There were no statistically significant differences in baseline parameters between FLEX and SMILE (p > 0.050). With regard to changes from before to 6 months after surgery, mean reduction in subbasal nerve density was 14.22 ± 6.24 mm/mm(2) in FLEX eyes, and 9.21 ± 7.80 mm/mm(2) in SMILE eyes (p < 0.05). The total number of nerves decreased more in FLEX eyes than in SMILE eyes (p < 0.05). No change was found when comparing tortuosity (p > 0.05). Corneal sensation was reduced with 0.38 ± 0.49 cm in FLEX eyes, and 0.10 ± 0.34 cm in SMILE eyes (p < 0.01). No differences were found between FLEX and SMILE in tear film evaluation tests (p > 0.05). Significantly more patients felt postoperative foreign body sensation in the FLEX eye within the first days after surgery, as compared to the SMILE eye.
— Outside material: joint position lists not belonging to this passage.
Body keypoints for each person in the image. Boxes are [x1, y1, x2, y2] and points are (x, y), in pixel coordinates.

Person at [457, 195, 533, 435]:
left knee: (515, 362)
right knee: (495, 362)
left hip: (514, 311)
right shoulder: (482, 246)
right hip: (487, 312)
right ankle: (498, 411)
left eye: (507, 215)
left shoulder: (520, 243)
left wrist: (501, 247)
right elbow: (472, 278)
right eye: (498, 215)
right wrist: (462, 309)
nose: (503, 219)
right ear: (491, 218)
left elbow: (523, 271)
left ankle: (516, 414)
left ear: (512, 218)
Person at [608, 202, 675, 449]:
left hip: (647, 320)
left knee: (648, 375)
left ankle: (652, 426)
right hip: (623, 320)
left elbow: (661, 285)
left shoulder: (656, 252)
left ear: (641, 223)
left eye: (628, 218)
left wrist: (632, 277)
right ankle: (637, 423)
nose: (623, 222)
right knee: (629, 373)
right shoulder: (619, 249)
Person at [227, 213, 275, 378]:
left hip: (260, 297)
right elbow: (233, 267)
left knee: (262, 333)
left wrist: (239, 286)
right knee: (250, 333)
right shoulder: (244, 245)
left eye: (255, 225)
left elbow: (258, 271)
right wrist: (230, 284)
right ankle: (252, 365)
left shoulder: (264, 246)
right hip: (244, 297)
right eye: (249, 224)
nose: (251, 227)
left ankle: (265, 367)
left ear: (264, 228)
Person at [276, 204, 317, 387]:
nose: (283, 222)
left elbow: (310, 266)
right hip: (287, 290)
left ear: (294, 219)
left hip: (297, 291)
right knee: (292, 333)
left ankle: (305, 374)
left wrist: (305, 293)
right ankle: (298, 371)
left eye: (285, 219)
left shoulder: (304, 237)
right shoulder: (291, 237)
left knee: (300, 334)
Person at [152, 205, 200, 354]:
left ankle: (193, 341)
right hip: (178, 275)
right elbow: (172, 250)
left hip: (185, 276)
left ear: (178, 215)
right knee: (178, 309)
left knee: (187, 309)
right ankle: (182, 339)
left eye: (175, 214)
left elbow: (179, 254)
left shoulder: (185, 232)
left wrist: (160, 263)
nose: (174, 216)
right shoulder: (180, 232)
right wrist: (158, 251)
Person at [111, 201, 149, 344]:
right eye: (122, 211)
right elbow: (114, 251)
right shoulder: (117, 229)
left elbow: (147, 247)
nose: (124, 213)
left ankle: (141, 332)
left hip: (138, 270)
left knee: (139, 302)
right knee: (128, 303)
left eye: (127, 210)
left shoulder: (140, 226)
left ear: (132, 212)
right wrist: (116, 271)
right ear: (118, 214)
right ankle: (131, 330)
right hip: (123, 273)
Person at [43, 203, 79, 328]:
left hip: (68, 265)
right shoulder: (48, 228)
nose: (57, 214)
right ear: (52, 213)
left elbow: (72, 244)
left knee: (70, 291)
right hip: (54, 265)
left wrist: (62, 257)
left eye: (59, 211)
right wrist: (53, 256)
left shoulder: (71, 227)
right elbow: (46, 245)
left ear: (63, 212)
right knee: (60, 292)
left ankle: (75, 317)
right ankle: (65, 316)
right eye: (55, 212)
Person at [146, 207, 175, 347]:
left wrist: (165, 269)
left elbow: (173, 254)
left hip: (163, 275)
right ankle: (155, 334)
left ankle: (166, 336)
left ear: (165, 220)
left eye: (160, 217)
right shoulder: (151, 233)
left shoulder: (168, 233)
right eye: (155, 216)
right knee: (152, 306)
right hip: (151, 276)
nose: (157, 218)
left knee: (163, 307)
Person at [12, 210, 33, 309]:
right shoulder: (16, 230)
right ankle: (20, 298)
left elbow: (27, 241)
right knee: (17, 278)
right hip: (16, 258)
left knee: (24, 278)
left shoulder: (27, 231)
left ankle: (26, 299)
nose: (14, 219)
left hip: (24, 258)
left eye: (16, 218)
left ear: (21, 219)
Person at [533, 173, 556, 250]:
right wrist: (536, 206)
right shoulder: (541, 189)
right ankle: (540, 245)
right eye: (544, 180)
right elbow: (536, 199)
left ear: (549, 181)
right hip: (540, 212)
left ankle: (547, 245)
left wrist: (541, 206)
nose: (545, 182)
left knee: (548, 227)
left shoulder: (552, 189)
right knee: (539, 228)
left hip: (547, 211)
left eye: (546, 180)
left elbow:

Six months after surgery, the less invasive SMILE technique seemed better at sparing the central corneal nerves as compared to FLEX. Corneal sensation was only significantly reduced in FLEX eyes. There were no differences between FLEX and SMILE when comparing tear film evaluation tests 6 months after surgery.
本研究旨在比较飞秒激光透镜切除术(FLEX)和小切口透镜切除术(SMILE)后角膜基底神经形态、角膜感觉和泪膜参数的变化。
一项前瞻性、随机、单盲、配对眼临床试验,纳入 35 例中高度近视患者,每只眼分别接受 FLEX 或 SMILE 治疗。两种技术均通过飞秒激光切割基质透镜,手动提取。在 FLEX 中,采用 LASIK 样瓣去除透镜,而在 SMILE 中,通过小切口去除透镜。应用共焦显微镜获取中央角膜基质下神经丛图像,分析神经密度、总神经数和神经扭曲度。使用 Cochet-Bonnet 触诊仪测量角膜感觉。使用视觉模拟评分、泪液渗透压、非侵入性泪膜破裂时间(角膜地形图)泪膜新月高度(眼前节 OCT)、泪液分泌试验和荧光素泪膜破裂时间评估泪膜和眼表面症状。患者在术前和术后 6 个月进行检查。
FLEX 和 SMILE 组间术前各参数无统计学差异(p>0.050)。与术前相比,术后 6 个月时,FLEX 组角膜基质下神经密度平均下降 14.22±6.24mm/mm²,SMILE 组下降 9.21±7.80mm/mm²(p<0.05)。FLEX 组的总神经数减少多于 SMILE 组(p<0.05)。神经扭曲度无变化(p>0.05)。FLEX 组角膜感觉下降 0.38±0.49cm,SMILE 组下降 0.10±0.34cm(p<0.01)。术后 6 个月时,FLEX 和 SMILE 组的泪膜评估试验无差异(p>0.05)。FLEX 组术后第 1 天至第 3 天,术后异物感明显多于 SMILE 组。
术后 6 个月,与 FLEX 相比,微创 SMILE 技术似乎对中央角膜神经的损伤更小。FLEX 组的角膜感觉仅显著下降。术后 6 个月时,FLEX 和 SMILE 组的泪膜评估试验无差异。